‘Say on Pay’

“We believe our approach to executive compensation––evaluating companies on a case-by-case basis and conducting direct, ongoing engagement––is the most effective way to support practices that reward sustainable shareholder value,” Bess Joffe, TIAA-CREF’s head of stewardship and corporate governance, said in an e-mail.

Shareholder “say on pay” was mandated in 2010 by the Dodd- Frank financial reform law, which calls for such votes at least every three years. Ninety percent of companies in the Standard & Poor’s 500 Index hold them annually, according to data compiled by Bloomberg.

Failing votes are rare. Support for pay packages in the S&P 500 index averaged 92 percent in each company’s most recent vote, Bloomberg data show. Only three companies in the index had a majority of shareholders disapprove.
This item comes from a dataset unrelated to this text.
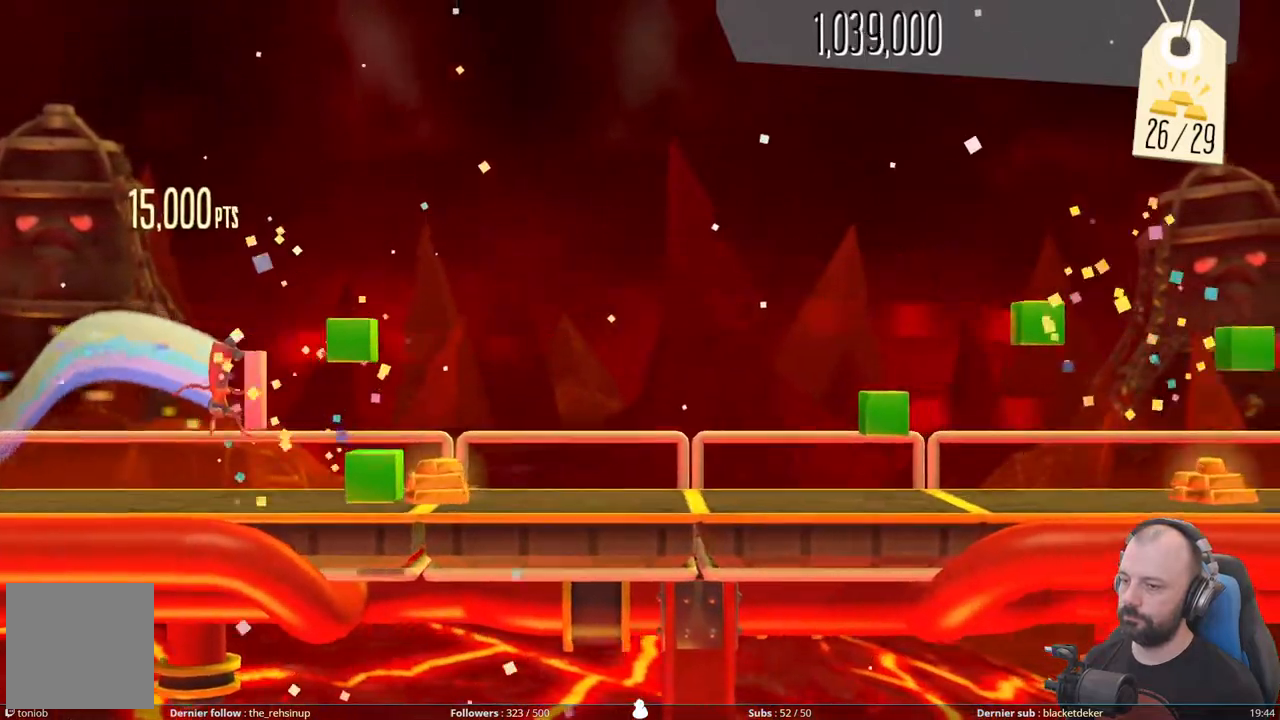
{"buttons": ["DPAD_RIGHT"], "right_stick": "center", "events": []}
“These companies will often say they are engaging with boards and that is why they’re not voting against plans," Weaver said of mutual fund managers. “The problem is that so-called engagement takes place behind closed doors and is hidden from public view.”
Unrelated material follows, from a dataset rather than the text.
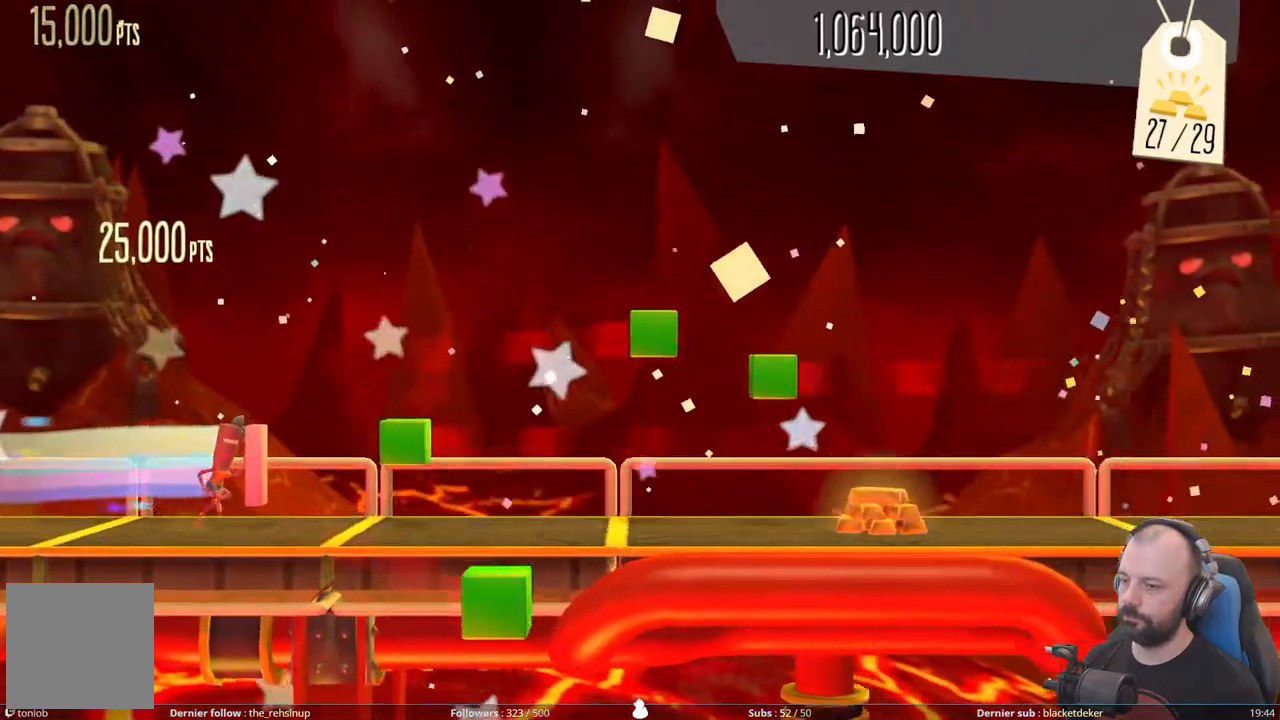
{"buttons": ["A", "DPAD_RIGHT"], "right_stick": "center", "events": [[140, "A", "down"]]}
BlackRock CEO Larry Fink was awarded $26.3 million in 2014, making him the 118th-highest-compensated executive on the Bloomberg Pay Index. At least 85 percent of BlackRock’s investors have supported its pay practices every time it has held votes on the matter. Vanguard isn’t publicly traded and doesn’t disclose CEO Bill McNabb’s pay.

As You Sow is a nonprofit that promotes corporate social responsibility through shareholder advocacy.